PROBLEM REQUIREMENTS
Restate the records below word for word, and omit the images they hold.

### DATA UNDER STUDY

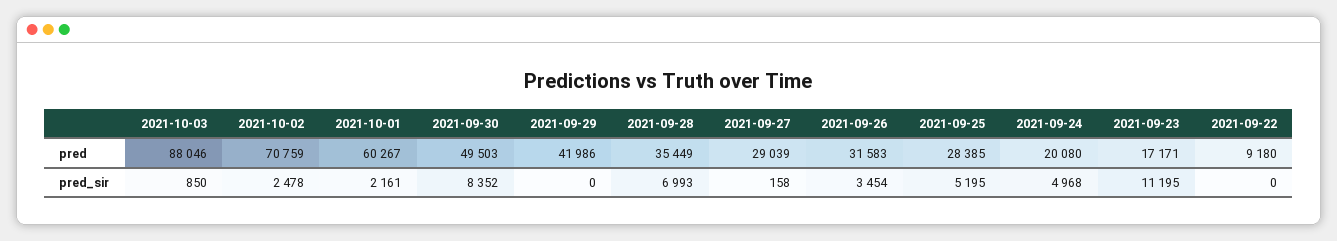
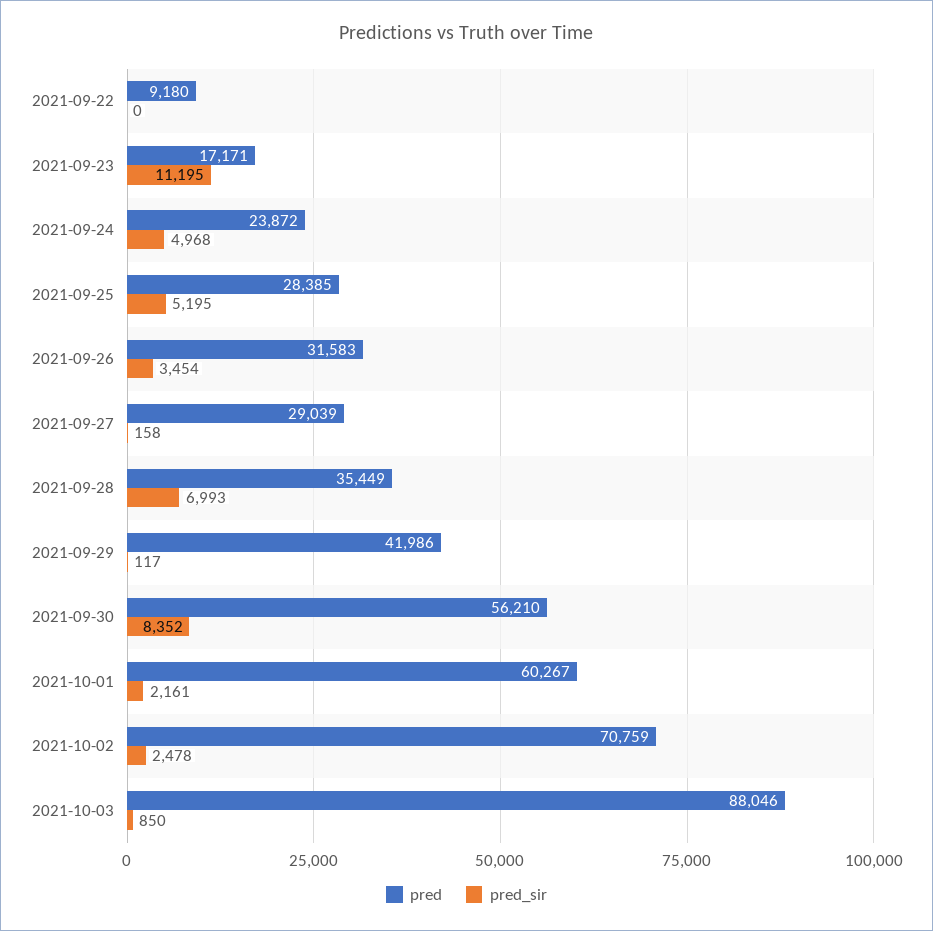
  {
    "pred": {
      "2021-10-03": 88046,
      "2021-10-02": 70759,
      "2021-10-01": 60267,
-     "2021-09-30": 49503,
+     "2021-09-30": 56210,
      "2021-09-29": 41986,
      "2021-09-28": 35449,
      "2021-09-27": 29039,
      "2021-09-26": 31583,
      "2021-09-25": 28385,
-     "2021-09-24": 20080,
+     "2021-09-24": 23872,
      "2021-09-23": 17171,
      "2021-09-22": 9180
    },
    "pred_sir": {
      "2021-10-03": 850,
      "2021-10-02": 2478,
      "2021-10-01": 2161,
      "2021-09-30": 8352,
-     "2021-09-29": 0,
+     "2021-09-29": 117,
      "2021-09-28": 6993,
      "2021-09-27": 158,
      "2021-09-26": 3454,
      "2021-09-25": 5195,
      "2021-09-24": 4968,
      "2021-09-23": 11195,
      "2021-09-22": 0
    }
  }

######

ANSWER TO THIS PROBLEM
  {
    "pred": {
      "2021-10-03": 88046,
      "2021-10-02": 70759,
      "2021-10-01": 60267,
-     "2021-09-30": 49503,
+     "2021-09-30": 56210,
      "2021-09-29": 41986,
      "2021-09-28": 35449,
      "2021-09-27": 29039,
      "2021-09-26": 31583,
      "2021-09-25": 28385,
-     "2021-09-24": 20080,
+     "2021-09-24": 23872,
      "2021-09-23": 17171,
      "2021-09-22": 9180
    },
    "pred_sir": {
      "2021-10-03": 850,
      "2021-10-02": 2478,
      "2021-10-01": 2161,
      "2021-09-30": 8352,
-     "2021-09-29": 0,
+     "2021-09-29": 117,
      "2021-09-28": 6993,
      "2021-09-27": 158,
      "2021-09-26": 3454,
      "2021-09-25": 5195,
      "2021-09-24": 4968,
      "2021-09-23": 11195,
      "2021-09-22": 0
    }
  }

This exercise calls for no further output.